13
Serious question about welding thin gauge sheet metal with a stick welder
I know everyone says you need a TIG or MIG for thin stuff like 18 gauge... but I had a job last month fixing a rusty exhaust on a '87 F150 in my driveway in Tulsa. Used a 1/8 6013 rod cranked down to 50 amps on my old Lincoln tombstone.
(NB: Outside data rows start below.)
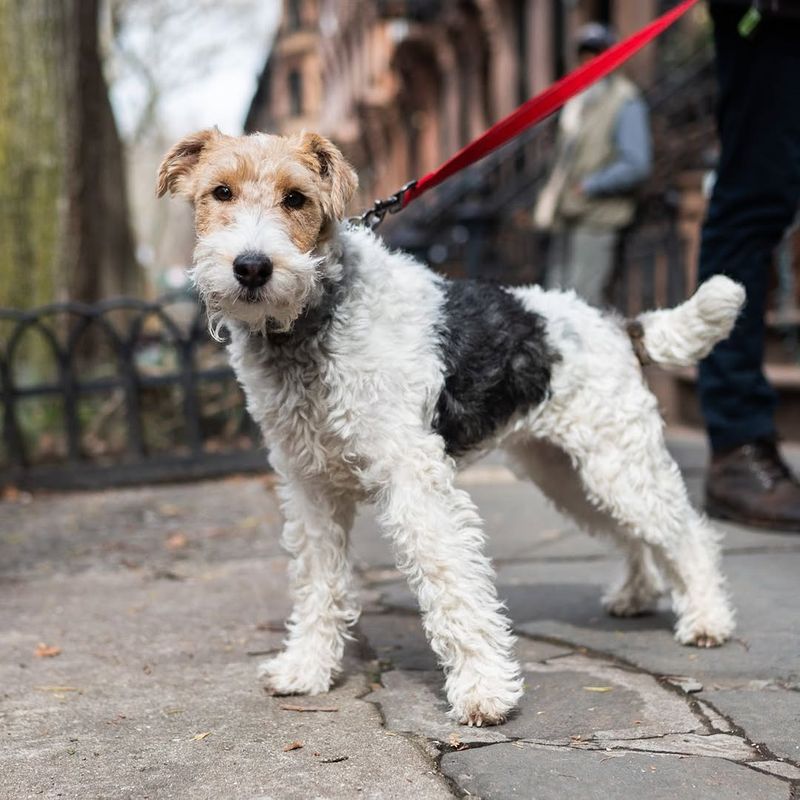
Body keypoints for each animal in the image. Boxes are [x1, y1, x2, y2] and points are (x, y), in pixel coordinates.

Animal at [158, 130, 744, 724]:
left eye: (296, 197)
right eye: (221, 191)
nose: (252, 268)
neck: (316, 317)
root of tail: (619, 325)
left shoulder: (412, 475)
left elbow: (450, 580)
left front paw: (484, 690)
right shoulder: (309, 484)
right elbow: (318, 581)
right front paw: (305, 669)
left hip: (616, 464)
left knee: (687, 533)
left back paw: (706, 619)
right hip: (568, 474)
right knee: (637, 536)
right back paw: (635, 595)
Got a clean tack that held without blowing through. The trick was keeping a real tight arc and moving fast, not pausing at all. I learned that with the right motion and rod angle you can actually work thinner metal than the books say. Has anyone else had luck with stick on automotive panels?
2 comments
Log in to join the discussion
Log In2 Comments
diana_park3d ago
Was that 6013 AC rod or DC? I've always figured the trick with stick on thin stuff is more about how hot your machine actually runs at the dial setting versus what the gauge says.
2
zara_perez623d ago
how hot your machine actually runs" - man, that's the truth. I had a buzzbox that claimed 90 amps but was barely pushing 60. Burned holes for a month before I gave up and clamped a meter on it. What finally worked for me was running 3/32 6013 rods at 75-80 actual amps, not dial setting. I also switched to a drag technique, real shallow angle, almost like I was smearing the puddle instead of digging in.